━━━━━ Extracted information ━━━━━

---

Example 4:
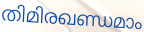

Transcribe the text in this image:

തിമിരഖണ്ഡമാം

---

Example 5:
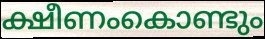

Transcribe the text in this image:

ക്ഷീണംകൊണ്ടും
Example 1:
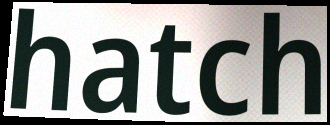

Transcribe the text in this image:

hatch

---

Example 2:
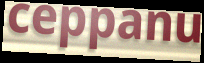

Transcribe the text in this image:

ceppanu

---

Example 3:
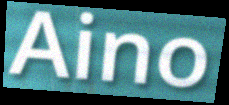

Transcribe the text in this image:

Aino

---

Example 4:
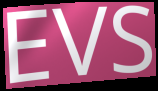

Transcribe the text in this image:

EVS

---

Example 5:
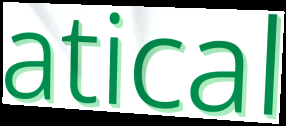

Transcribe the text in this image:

atical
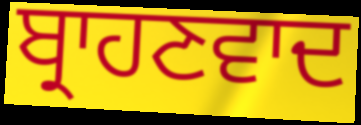
ਬ੍ਰਾਹਣਵਾਦ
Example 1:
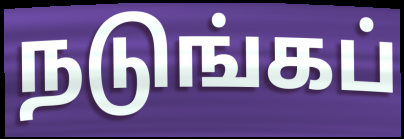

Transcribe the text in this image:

நடுங்கப்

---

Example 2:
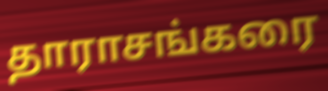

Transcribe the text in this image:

தாராசங்கரை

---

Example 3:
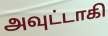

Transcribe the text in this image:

அவுட்டாகி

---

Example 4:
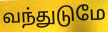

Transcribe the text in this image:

வந்துடுமே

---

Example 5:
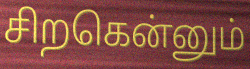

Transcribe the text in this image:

சிறகென்னும்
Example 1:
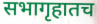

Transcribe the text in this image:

सभागृहातच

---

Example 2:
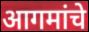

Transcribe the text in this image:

आगमांचे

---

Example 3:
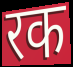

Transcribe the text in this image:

रक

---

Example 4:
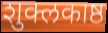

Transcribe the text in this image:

शुक्लकाष्ठ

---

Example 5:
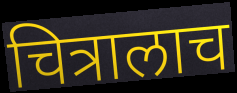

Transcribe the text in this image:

चित्रालाच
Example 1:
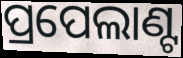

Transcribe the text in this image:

ପ୍ରପେଲାଣ୍ଟ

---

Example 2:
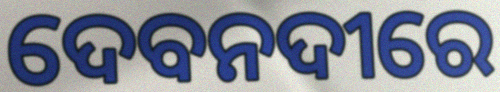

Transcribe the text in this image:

ଦେବନଦୀରେ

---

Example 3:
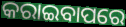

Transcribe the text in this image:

କରାଇବାପରେ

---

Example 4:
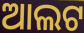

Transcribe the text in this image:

ଆଲଟ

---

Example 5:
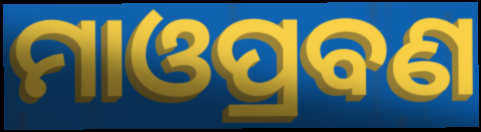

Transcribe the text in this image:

ମାଓପ୍ରବଣ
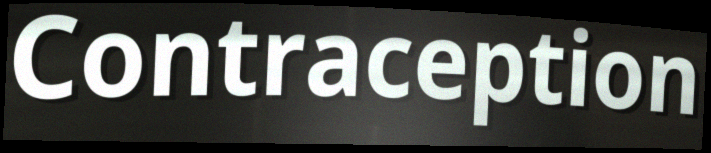
Contraception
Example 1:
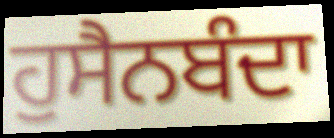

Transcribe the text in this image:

ਹੁਸੈਨਬੰਦਾ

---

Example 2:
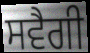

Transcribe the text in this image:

ਸਵੈਗੀ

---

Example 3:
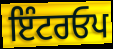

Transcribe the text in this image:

ਇੰਟਰਓਪ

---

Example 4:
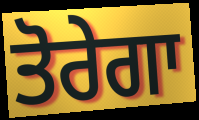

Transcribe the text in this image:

ਤੋਰੇਗਾ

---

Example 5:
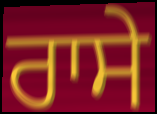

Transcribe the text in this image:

ਰਾਸੇ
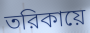
তরিকায়ে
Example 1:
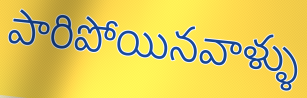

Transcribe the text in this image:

పారిపోయినవాళ్ళు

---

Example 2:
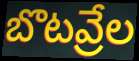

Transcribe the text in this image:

బొటవ్రేల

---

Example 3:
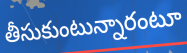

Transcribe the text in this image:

తీసుకుంటున్నారంటూ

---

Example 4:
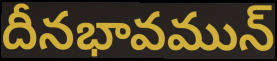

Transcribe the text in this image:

దీనభావమున్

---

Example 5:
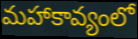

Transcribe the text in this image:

మహాకావ్యంలో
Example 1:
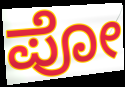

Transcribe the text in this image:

ಪೋ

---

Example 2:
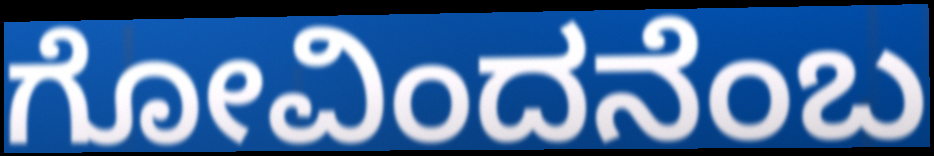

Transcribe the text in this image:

ಗೋವಿಂದನೆಂಬ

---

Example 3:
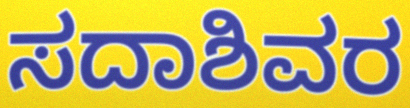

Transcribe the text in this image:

ಸದಾಶಿವರ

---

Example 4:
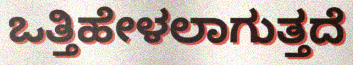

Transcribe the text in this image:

ಒತ್ತಿಹೇಳಲಾಗುತ್ತದೆ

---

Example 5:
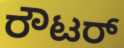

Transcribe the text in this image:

ರೌಟರ್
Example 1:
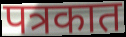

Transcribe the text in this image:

पत्रकात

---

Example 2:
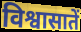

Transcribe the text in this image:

विश्वासातें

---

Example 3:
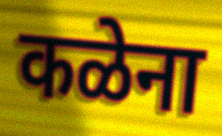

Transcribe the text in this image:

कळेना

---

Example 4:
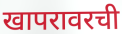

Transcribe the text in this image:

खापरावरची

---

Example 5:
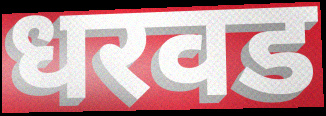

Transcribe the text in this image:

धरवड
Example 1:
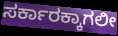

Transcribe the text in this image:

ಸರ್ಕಾರಕ್ಕಾಗಲೀ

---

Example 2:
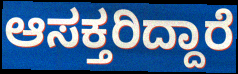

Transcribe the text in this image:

ಆಸಕ್ತರಿದ್ದಾರೆ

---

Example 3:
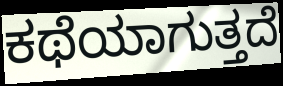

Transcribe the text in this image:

ಕಥೆಯಾಗುತ್ತದೆ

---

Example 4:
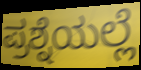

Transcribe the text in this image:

ಪ್ರಶ್ನೆಯಲ್ಲೆ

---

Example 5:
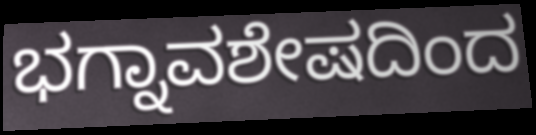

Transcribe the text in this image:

ಭಗ್ನಾವಶೇಷದಿಂದ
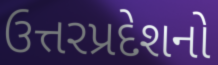
ઉત્તરપ્રદેશનો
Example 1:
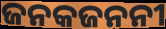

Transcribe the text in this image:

ଜନକଜନନୀ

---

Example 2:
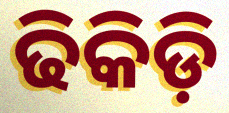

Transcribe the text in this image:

ଢିକିଡ଼ି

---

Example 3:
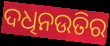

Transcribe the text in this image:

ଦଧିନଉତିର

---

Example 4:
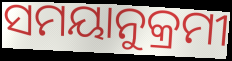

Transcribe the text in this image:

ସମୟାନୁକ୍ରମୀ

━━━━━

Reproduce the listing word for word, from its first line through the line containing "తీసుకుంటున్నారంటూ", including both of those lines. Leave the pictures out.

---

Example 4:

Transcribe the text in this image:

തിമിരഖണ്ഡമാം

---

Example 5:

Transcribe the text in this image:

ക്ഷീണംകൊണ്ടും
Example 1:

Transcribe the text in this image:

hatch

---

Example 2:

Transcribe the text in this image:

ceppanu

---

Example 3:

Transcribe the text in this image:

Aino

---

Example 4:

Transcribe the text in this image:

EVS

---

Example 5:

Transcribe the text in this image:

atical
ਬ੍ਰਾਹਣਵਾਦ
Example 1:

Transcribe the text in this image:

நடுங்கப்

---

Example 2:

Transcribe the text in this image:

தாராசங்கரை

---

Example 3:

Transcribe the text in this image:

அவுட்டாகி

---

Example 4:

Transcribe the text in this image:

வந்துடுமே

---

Example 5:

Transcribe the text in this image:

சிறகென்னும்
Example 1:

Transcribe the text in this image:

सभागृहातच

---

Example 2:

Transcribe the text in this image:

आगमांचे

---

Example 3:

Transcribe the text in this image:

रक

---

Example 4:

Transcribe the text in this image:

शुक्लकाष्ठ

---

Example 5:

Transcribe the text in this image:

चित्रालाच
Example 1:

Transcribe the text in this image:

ପ୍ରପେଲାଣ୍ଟ

---

Example 2:

Transcribe the text in this image:

ଦେବନଦୀରେ

---

Example 3:

Transcribe the text in this image:

କରାଇବାପରେ

---

Example 4:

Transcribe the text in this image:

ଆଲଟ

---

Example 5:

Transcribe the text in this image:

ମାଓପ୍ରବଣ
Contraception
Example 1:

Transcribe the text in this image:

ਹੁਸੈਨਬੰਦਾ

---

Example 2:

Transcribe the text in this image:

ਸਵੈਗੀ

---

Example 3:

Transcribe the text in this image:

ਇੰਟਰਓਪ

---

Example 4:

Transcribe the text in this image:

ਤੋਰੇਗਾ

---

Example 5:

Transcribe the text in this image:

ਰਾਸੇ
তরিকায়ে
Example 1:

Transcribe the text in this image:

పారిపోయినవాళ్ళు

---

Example 2:

Transcribe the text in this image:

బొటవ్రేల

---

Example 3:

Transcribe the text in this image:

తీసుకుంటున్నారంటూ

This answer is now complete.